SHADOW war absolut neutral und an keinen Staat und keine Regierung der Welt gebunden. Die Mitglieder der Organisation entstammten den verschiedensten Nationalitäten, waren aber allesamt unabhängig von ihrer Heimat und nur ihrem gemeinsamen Geheimnis treu ergeben. Ausgerüstet mit der modernsten Waffen- und Spionagetechnologie war SHADOW in der Lage, jederzeit und überall auf der Welt zuzuschlagen.

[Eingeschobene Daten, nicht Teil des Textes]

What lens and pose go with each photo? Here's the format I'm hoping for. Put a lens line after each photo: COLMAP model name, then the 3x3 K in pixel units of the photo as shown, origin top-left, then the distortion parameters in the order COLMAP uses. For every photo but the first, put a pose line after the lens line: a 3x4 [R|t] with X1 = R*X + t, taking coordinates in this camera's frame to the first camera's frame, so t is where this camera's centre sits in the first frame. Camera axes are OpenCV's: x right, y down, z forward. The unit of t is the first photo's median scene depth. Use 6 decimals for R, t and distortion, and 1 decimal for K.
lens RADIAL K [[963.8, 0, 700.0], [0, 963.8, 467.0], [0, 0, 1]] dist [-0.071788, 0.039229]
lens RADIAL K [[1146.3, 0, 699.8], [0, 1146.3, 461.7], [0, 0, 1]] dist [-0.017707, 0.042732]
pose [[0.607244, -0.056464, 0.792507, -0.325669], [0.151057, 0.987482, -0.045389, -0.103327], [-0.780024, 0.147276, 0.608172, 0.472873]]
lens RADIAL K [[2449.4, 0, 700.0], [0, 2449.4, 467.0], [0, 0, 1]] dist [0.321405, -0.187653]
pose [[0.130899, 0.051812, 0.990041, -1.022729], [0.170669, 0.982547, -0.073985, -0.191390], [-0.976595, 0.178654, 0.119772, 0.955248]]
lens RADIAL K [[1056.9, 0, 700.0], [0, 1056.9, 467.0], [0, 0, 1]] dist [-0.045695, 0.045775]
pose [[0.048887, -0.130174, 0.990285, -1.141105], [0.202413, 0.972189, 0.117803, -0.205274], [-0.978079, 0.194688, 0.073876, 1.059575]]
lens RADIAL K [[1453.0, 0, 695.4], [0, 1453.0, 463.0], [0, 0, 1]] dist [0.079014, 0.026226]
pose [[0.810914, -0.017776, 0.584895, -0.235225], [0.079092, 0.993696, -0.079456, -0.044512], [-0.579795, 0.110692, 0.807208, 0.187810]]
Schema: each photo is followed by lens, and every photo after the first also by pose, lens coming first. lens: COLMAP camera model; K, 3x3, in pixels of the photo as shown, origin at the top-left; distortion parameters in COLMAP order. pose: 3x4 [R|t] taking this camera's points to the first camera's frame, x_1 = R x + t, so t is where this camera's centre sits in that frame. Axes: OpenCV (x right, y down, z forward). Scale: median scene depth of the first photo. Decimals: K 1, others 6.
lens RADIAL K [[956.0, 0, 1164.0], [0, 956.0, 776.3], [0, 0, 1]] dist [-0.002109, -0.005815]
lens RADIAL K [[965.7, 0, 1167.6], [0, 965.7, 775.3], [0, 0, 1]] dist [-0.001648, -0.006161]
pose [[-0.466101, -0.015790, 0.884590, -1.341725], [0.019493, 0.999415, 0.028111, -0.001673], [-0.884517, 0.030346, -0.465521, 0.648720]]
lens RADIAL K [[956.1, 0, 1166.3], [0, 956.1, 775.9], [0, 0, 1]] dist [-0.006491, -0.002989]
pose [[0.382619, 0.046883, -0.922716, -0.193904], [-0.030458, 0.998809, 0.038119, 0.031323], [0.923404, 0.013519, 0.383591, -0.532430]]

General Francis Clayton, Codename GHOST, war seit nunmehr acht Jahren der Anführer von SHADOW. Er war direkt seinem Onkel Howard Spencer Clayton gefolgt und genoss innerhalb der Organisation den Ruf eines harten, aber fairen und vor allem höchst kompetenten Anführers. Als ehemaliger General der US-Army hatte er herausragende Erfahrungen in der Militärtaktik und der Waffentechnologie der größten Armee der Welt. Hinzu kamen hilfreiche Kontakte bis in die höchsten Führungsebenen des Pentagon. Selbstverständlich wusste niemand über Clayton´s neue Tätigkeit Bescheid. In den Augen der Army war er vor zehn Jahren viel zu frühzeitig in den Ruhestand gegangen. Aber der heute Sechsundfünfzigjährige hatte es sich leisten können, die Army so früh zu verlassen. Er hatte eine beeindruckende Laufbahn genossen, war einer der jüngsten amerikanischen Generäle überhaupt gewesen und hatte ausgezeichnete, mit der Medal of Honor gekrönte Dienste, unter anderem auf den Schlachtfeldern des Balkan und des Irak geleistet. Daher hatte man ihn zwar schweren Herzens, aber mit Verständnis und Dankbarkeit aus dem Dienst scheiden lassen. Clayton hatte seitdem immer noch regelmäßig Kontakt mit der Militärführung der Army, hielt seine Identität bei SHADOW aber erfolgreich geheim und hatte dadurch den Vorteil, immer auf dem aktuellen Stand der Dinge bei der Army zu sein und dieses wertvolle Wissen direkt bei SHADOW verwenden zu können.


„Sir?“

GHOST drehte sich zu der Dame am Kontrollterminal um.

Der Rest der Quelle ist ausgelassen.